MATERIALS PROVIDED →
****************************************

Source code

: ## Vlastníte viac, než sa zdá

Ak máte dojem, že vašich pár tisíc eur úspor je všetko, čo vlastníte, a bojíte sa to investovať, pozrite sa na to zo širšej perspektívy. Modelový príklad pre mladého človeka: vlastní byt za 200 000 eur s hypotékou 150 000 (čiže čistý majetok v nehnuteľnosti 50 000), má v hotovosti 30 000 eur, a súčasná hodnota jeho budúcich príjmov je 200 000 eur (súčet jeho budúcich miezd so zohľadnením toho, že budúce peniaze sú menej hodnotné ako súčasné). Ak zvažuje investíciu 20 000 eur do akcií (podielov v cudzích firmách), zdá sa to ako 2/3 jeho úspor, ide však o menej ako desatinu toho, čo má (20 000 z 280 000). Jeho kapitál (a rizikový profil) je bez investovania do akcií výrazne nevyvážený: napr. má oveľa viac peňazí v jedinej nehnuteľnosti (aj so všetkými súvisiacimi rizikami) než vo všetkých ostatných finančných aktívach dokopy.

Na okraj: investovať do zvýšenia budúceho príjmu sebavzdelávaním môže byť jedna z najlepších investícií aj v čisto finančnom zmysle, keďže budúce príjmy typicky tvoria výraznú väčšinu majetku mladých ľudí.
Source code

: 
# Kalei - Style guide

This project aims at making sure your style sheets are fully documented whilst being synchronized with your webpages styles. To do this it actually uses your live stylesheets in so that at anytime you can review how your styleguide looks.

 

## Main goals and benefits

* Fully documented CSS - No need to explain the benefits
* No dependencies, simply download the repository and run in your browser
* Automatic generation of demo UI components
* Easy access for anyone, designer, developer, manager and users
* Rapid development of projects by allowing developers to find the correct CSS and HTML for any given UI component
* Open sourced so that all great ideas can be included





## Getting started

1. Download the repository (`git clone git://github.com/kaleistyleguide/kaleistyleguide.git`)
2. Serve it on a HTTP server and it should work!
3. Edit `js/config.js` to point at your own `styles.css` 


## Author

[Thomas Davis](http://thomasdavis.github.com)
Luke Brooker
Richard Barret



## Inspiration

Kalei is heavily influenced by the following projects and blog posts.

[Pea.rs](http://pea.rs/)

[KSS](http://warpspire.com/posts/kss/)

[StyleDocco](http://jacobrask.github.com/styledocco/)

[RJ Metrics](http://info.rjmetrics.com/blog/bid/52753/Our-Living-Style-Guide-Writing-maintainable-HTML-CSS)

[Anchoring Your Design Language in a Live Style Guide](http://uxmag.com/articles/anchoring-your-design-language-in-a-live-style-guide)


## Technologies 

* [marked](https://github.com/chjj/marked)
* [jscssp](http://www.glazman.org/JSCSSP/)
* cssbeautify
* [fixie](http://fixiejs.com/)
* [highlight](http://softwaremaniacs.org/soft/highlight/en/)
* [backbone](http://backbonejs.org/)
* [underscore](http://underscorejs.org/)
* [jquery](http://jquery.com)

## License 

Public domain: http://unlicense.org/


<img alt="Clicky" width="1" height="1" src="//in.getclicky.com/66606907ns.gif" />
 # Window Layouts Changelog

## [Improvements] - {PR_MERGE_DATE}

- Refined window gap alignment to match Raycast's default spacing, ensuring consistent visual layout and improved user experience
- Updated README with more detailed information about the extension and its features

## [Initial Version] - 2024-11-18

****************************************

ASSIGNMENT →
In the listing, find every line containing the word "that" and list it.

ANSWER SECTION →
This project aims at making sure your style sheets are fully documented whilst being synchronized with your webpages styles. To do this it actually uses your live stylesheets in so that at anytime you can review how your styleguide looks.
* Open sourced so that all great ideas can be included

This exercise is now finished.